Directions =>
From the entries below, pull out each line where "value" appears.

The records =>

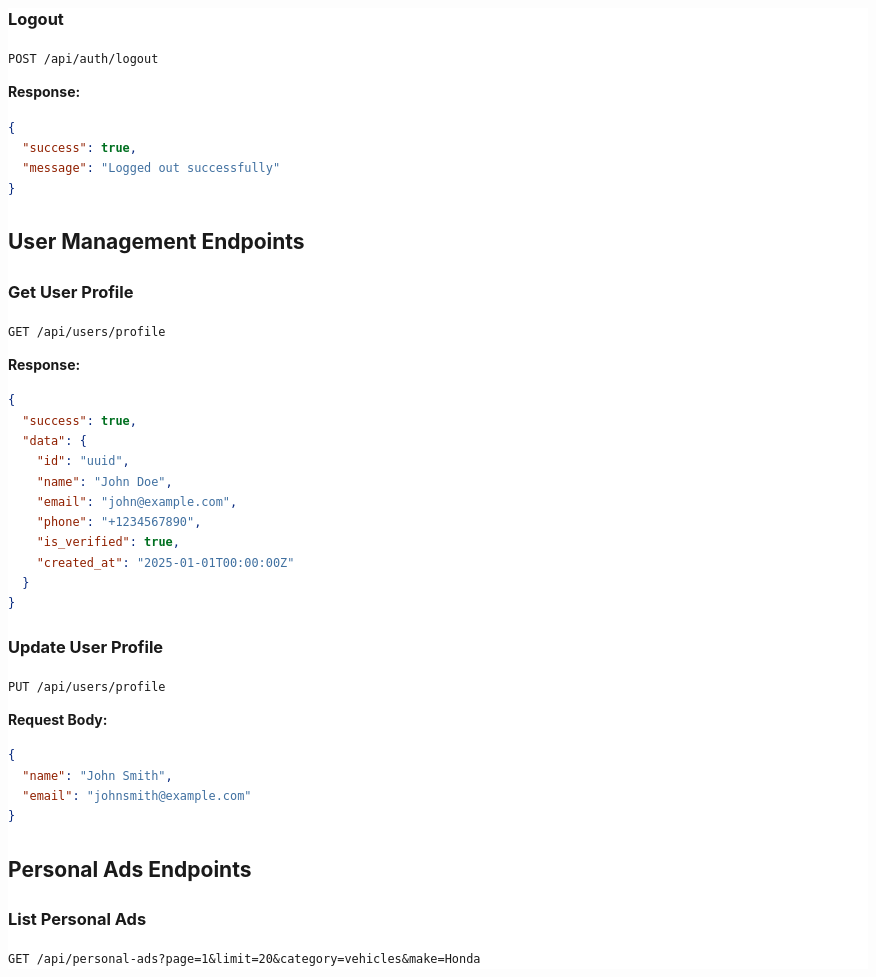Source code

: ### Logout
```http
POST /api/auth/logout
```

**Response:**
```json
{
  "success": true,
  "message": "Logged out successfully"
}
```

## User Management Endpoints

### Get User Profile
```http
GET /api/users/profile
```

**Response:**
```json
{
  "success": true,
  "data": {
    "id": "uuid",
    "name": "John Doe",
    "email": "john@example.com",
    "phone": "+1234567890",
    "is_verified": true,
    "created_at": "2025-01-01T00:00:00Z"
  }
}
```

### Update User Profile
```http
PUT /api/users/profile
```

**Request Body:**
```json
{
  "name": "John Smith",
  "email": "johnsmith@example.com"
}
```

## Personal Ads Endpoints

### List Personal Ads
```http
GET /api/personal-ads?page=1&limit=20&category=vehicles&make=Honda
```
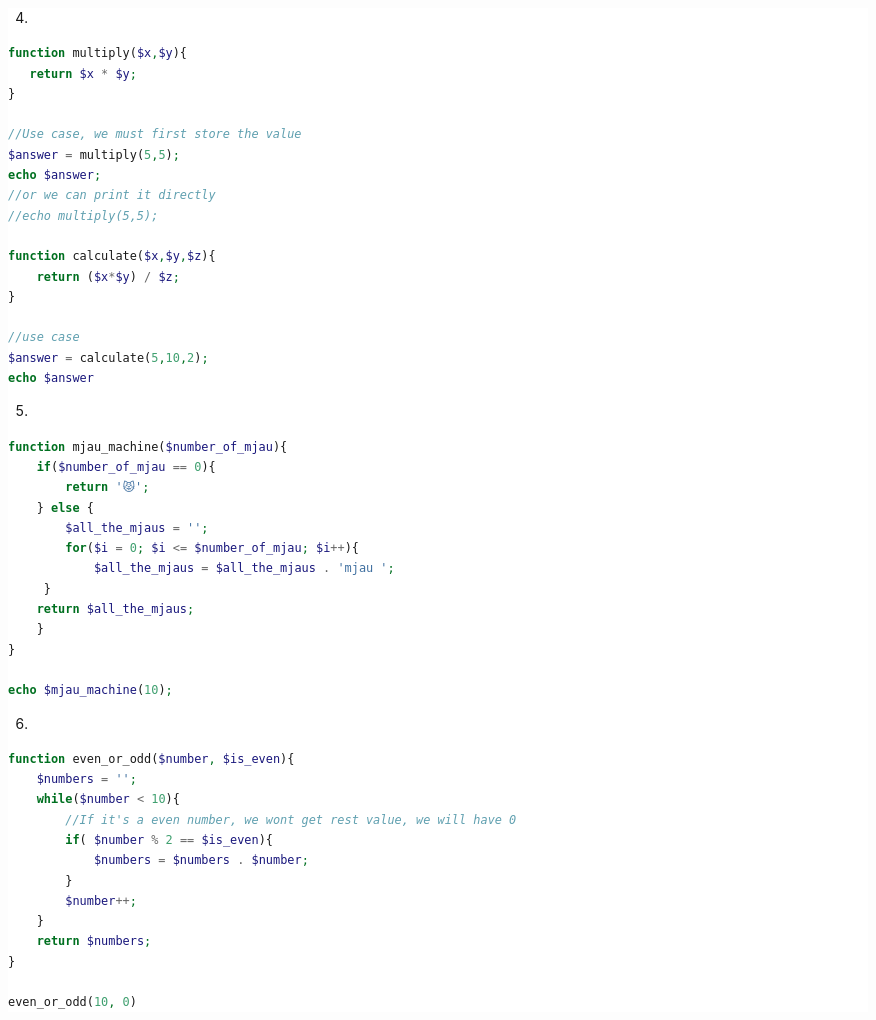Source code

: 4.
```php
function multiply($x,$y){
   return $x * $y;
}

//Use case, we must first store the value
$answer = multiply(5,5);
echo $answer;
//or we can print it directly
//echo multiply(5,5);

function calculate($x,$y,$z){
    return ($x*$y) / $z;
}

//use case
$answer = calculate(5,10,2);
echo $answer

```

5. 
```php
function mjau_machine($number_of_mjau){ 
    if($number_of_mjau == 0){
        return '😾';
    } else {
        $all_the_mjaus = '';
        for($i = 0; $i <= $number_of_mjau; $i++){
            $all_the_mjaus = $all_the_mjaus . 'mjau ';
     }
    return $all_the_mjaus;
    }
}

echo $mjau_machine(10);
```

6.
```php
function even_or_odd($number, $is_even){
    $numbers = '';
    while($number < 10){
        //If it's a even number, we wont get rest value, we will have 0
        if( $number % 2 == $is_even){
            $numbers = $numbers . $number;
        }
        $number++;
    }
    return $numbers;
}

even_or_odd(10, 0)
```
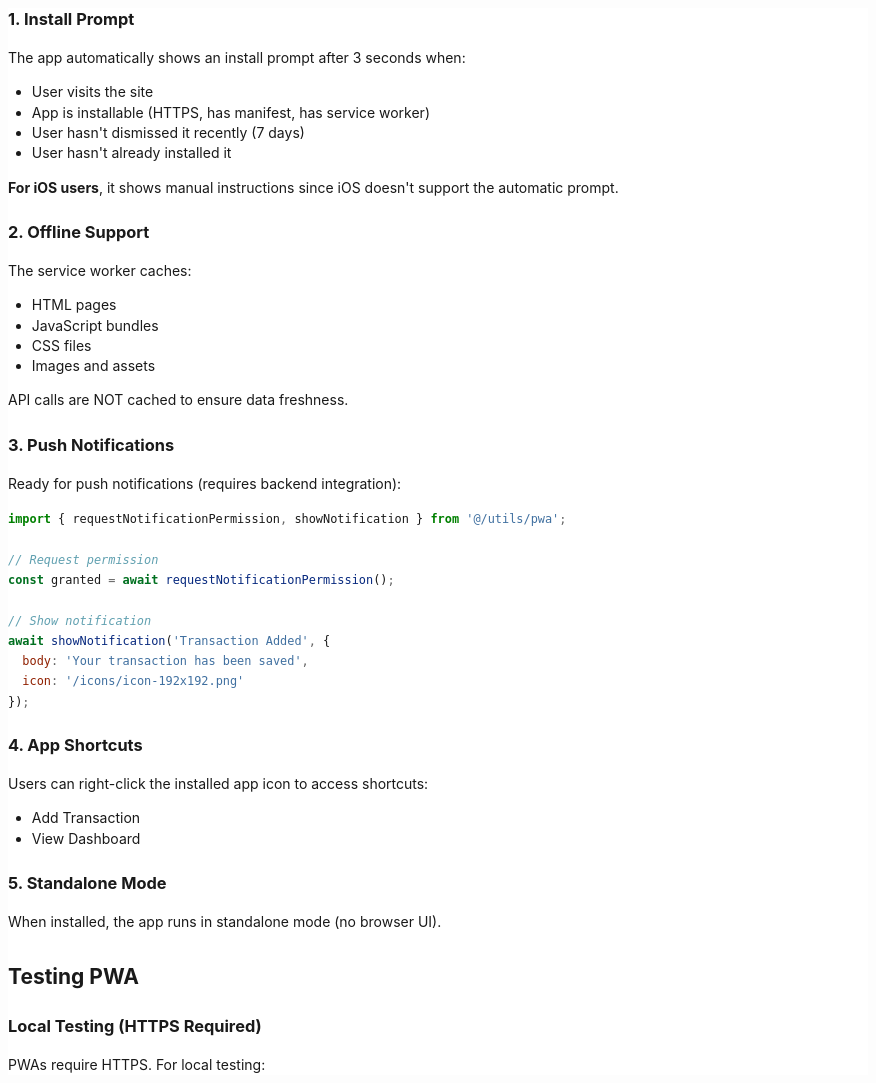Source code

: ### 1. Install Prompt

The app automatically shows an install prompt after 3 seconds when:
- User visits the site
- App is installable (HTTPS, has manifest, has service worker)
- User hasn't dismissed it recently (7 days)
- User hasn't already installed it

**For iOS users**, it shows manual instructions since iOS doesn't support the automatic prompt.

### 2. Offline Support

The service worker caches:
- HTML pages
- JavaScript bundles
- CSS files
- Images and assets

API calls are NOT cached to ensure data freshness.

### 3. Push Notifications

Ready for push notifications (requires backend integration):

```javascript
import { requestNotificationPermission, showNotification } from '@/utils/pwa';

// Request permission
const granted = await requestNotificationPermission();

// Show notification
await showNotification('Transaction Added', {
  body: 'Your transaction has been saved',
  icon: '/icons/icon-192x192.png'
});
```

### 4. App Shortcuts

Users can right-click the installed app icon to access shortcuts:
- Add Transaction
- View Dashboard

### 5. Standalone Mode

When installed, the app runs in standalone mode (no browser UI).

## Testing PWA

### Local Testing (HTTPS Required)

PWAs require HTTPS. For local testing:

Completed exercise =>
//Use case, we must first store the value
        //If it's a even number, we wont get rest value, we will have 0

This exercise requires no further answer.